The intake-head service can automatically offload raw and catalog data to a cluster's default external object storage if there is a delay in transferring incoming data buckets to the indexer. When the delay is resolved, the offloaded data will be fetched back into the processing pipeline so no data is lost.

This feature ensures that ingest operates continuously under slow response-time conditions, during unusually heavy load, and when there are temporary outages to the catalog.

Enabling the intake spill feature can be helpful if your ingest pipeline periodically emits 429 responses resulting in data loss or experiences backpressure from any of the following events:

• Ingest spikes
• High-latency partition creation
• Slow catalog inserts

Spilling raw data or catalog data can be enabled independently. When both are enabled, ingested data may be pushed to object storage prior to indexing (raw data) and when populating the database catalog (catalog data). Simultaneously, a fetching layer activates that periodically polls for data that has been pushed to object storage.

If data is waiting to be processed, it is fetched back into the processing pipeline once the indexer is able to create partitions again or once the catalog is accepting insertions. Unprocessed data that has been fetched by an intake-head pod for processing is subsequently cleaned up from object storage.

When data is spilled, it is written to the default external object store configured for the cluster. Once written, the spilled data is shared among intake-head pods. This means that an intake-head pod that isn't experiencing delays can fetch and process raw data originally received by a different intake-head pod.

When retrieving spilled data from object storage, newer data is prioritized by Last-In, First-Out, LIFO.

Resolve 429 Errors

If your ingest pipeline generates 429 Too Many Requests errors, first identify the source of the errors. There are typically two reasons why this error occurs:

• Latency in parsing and applying transforms to the ingested data
• Latency when creating partitions with the ingested data

The hdx_sink_bucket_maint_duration_ns metric is not high

Use the hdx_sink_bucket_maint_duration_ns Prometheus metric to identify the root cause of the error.

For example, if the metric is only showing several seconds in the 99th percentile, and the intake-head is returning 429 errors, it may be due to a bottleneck while parsing or applying transforms to the incoming data.

This can mean there are too many requests for the intake-head to process. Rather than use the intake spill feature, scale up the intake-head to allow more requests.

The hdx_sink_bucket_maint_duration_ns metric is high

If the hdx_sink_bucket_maint_duration_ns metric is higher than several seconds, it indicates the partition creation process is the bottleneck. This is typically caused by slowness in one of the downstream services. For example, latency in object storage can slow down the partition creation and ingestion process and generate 429 errors.

Enable the intake spill feature for this type of error.

Architecture diagram

Spilled data file paths

The following details the file paths in which raw and catalog data are buffered. This can be helpful for locating spilled data, but is not essential to know in order to use this feature.
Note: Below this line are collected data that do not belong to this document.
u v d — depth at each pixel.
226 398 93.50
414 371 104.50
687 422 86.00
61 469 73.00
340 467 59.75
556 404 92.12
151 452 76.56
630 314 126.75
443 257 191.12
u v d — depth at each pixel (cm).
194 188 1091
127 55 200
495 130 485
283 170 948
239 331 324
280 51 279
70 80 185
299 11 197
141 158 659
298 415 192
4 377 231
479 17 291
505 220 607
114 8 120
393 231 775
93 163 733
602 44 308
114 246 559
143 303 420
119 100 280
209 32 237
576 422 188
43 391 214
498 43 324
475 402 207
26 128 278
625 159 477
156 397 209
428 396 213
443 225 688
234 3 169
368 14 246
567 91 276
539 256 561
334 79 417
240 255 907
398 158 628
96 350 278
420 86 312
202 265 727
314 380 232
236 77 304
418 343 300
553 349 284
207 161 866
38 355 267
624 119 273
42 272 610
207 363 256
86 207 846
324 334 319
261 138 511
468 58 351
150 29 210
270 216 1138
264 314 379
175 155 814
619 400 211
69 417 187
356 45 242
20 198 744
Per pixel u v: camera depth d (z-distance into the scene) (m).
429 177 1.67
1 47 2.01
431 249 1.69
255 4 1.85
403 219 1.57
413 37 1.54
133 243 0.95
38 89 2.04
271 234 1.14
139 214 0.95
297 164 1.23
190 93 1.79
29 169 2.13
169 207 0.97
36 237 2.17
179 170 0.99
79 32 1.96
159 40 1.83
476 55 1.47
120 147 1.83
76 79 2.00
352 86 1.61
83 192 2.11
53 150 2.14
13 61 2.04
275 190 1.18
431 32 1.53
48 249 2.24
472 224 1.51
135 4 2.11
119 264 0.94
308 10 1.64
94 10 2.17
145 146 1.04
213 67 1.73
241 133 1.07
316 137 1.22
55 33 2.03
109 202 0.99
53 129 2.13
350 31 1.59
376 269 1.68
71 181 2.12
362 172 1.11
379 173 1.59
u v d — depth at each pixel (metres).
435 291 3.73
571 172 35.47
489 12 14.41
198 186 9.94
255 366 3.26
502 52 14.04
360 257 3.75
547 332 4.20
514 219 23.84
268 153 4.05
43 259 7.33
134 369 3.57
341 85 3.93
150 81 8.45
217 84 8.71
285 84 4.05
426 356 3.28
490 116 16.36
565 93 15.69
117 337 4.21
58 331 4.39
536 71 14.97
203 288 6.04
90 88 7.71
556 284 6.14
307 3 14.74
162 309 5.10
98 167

When raw data is spilled to object storage, it is saved within the path:

<bucket>/spill/raw

Each raw data bucket is organized within these folders using the following structured path:

<partition folder>/<reverse timestamp millis>/<project_id>/<table_id>/<shard key hash>/<unique id>.tar.gz

Unprocessed catalog data is spilled to the path:

<bucket>/spill/catalog

And catalog buckets will be organized using the same path but into .json format.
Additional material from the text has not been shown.